Sembra lontanissimo il 2050, ma in realtà mancano solo 30 anni. Tre decenni ci separano dal sorpasso, forse evitabile, degli over 50 inattivi e pensionati sulla forza lavoro. Una situazione esplosiva a livello economico, sociale e previdenziale che condividiamo con la Polonia e la Grecia. A tracciare questo scenario è stata l’Ocse, Organizzazione per la cooperazione e lo sviluppo economico, nel rapporto Working better with Age.
Nel dettaglio, nel nostro Paese la percentuale di aumento potrebbe raggiungere il 105,7% rispetto al 68,6% di oggi, in Francia l’80,5%, in Germania il 65,3%. In media nei Paesi Ocse il rapporto tra persone inattive e persone occupate dovrebbe salire dall’attuale 42% al 58%. Ritardando, invece, l’età media in cui i lavoratori più anziani lasciano il mondo del lavoro e riducendo il divario di genere nella partecipazione della forza lavoro in età più giovane, questo aumento medio per l’area Ocse potrebbe essere ridotto al 9%.
Il problema è quindi generalizzato. D’altra parte l’età media è in costante aumento nei Paesi Ocse e dai 40 anni di oggi dovrebbe salire ai 45 anni intorno al 2050. Di fronte a questo rapido invecchiamento della popolazione, unito ai bassi livelli di natalità, «i governi devono promuovere maggiori e migliori opportunità di lavoro in età avanzata per proteggere gli standard di vita e la sostenibilità delle finanze pubbliche», sottolinea l’Organizzazione di Parigi.
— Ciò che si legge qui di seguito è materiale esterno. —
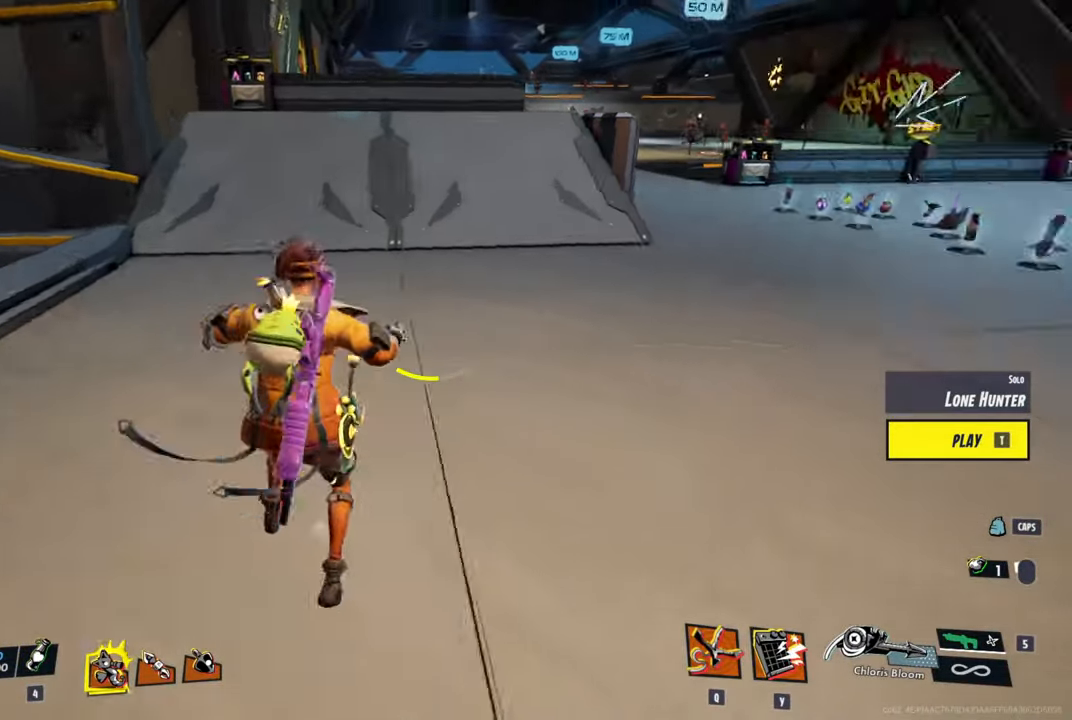
{"keys": ["ctrl", "shift", "w"], "mouse": [], "mouse_move": "still", "events": []}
Una questione che in Italia è destinata a incidere di più visto che l’età media è già pari a 45,2 anni. Inoltre, nonostante l’aumento dell’occupazione degli over 50 negli ultimi anni, rimaniamo ancora ampiamente al disotto della media europea che è del 59.5%. Infatti, in Italia gli occupati tra i 55 e i 64 anni si attestano al 53.9%, in Islanda all’81.4%, in Svezia al 78.3%, in Germania al 72.2%. Peggio di noi fanno Francia (52.2%), Spagna (53.3%), Grecia (42.4%), Belgio (50.9%).
Sull’età del pensionamento sono stati compiuti molti progressi per incoraggiare i lavoratori più anziani a continuare a lavorare fino all’età di 65 anni e oltre. Tuttavia, praticamente in tutti i Paesi Ocse, l’età effettiva in cui gli anziani escono dal mercato del lavoro è ancora più bassa rispetto a 30 anni fa, nonostante un numero maggiore di anni rimanenti di vita. Ciò è spiegato da una combinazione di scarsi incentivi a continuare a lavorare in età avanzata, riluttanza dei datori di lavoro ad assumere e trattenere lavoratori più anziani e investimenti insufficienti nell’occupabilità per tutta la vita lavorativa.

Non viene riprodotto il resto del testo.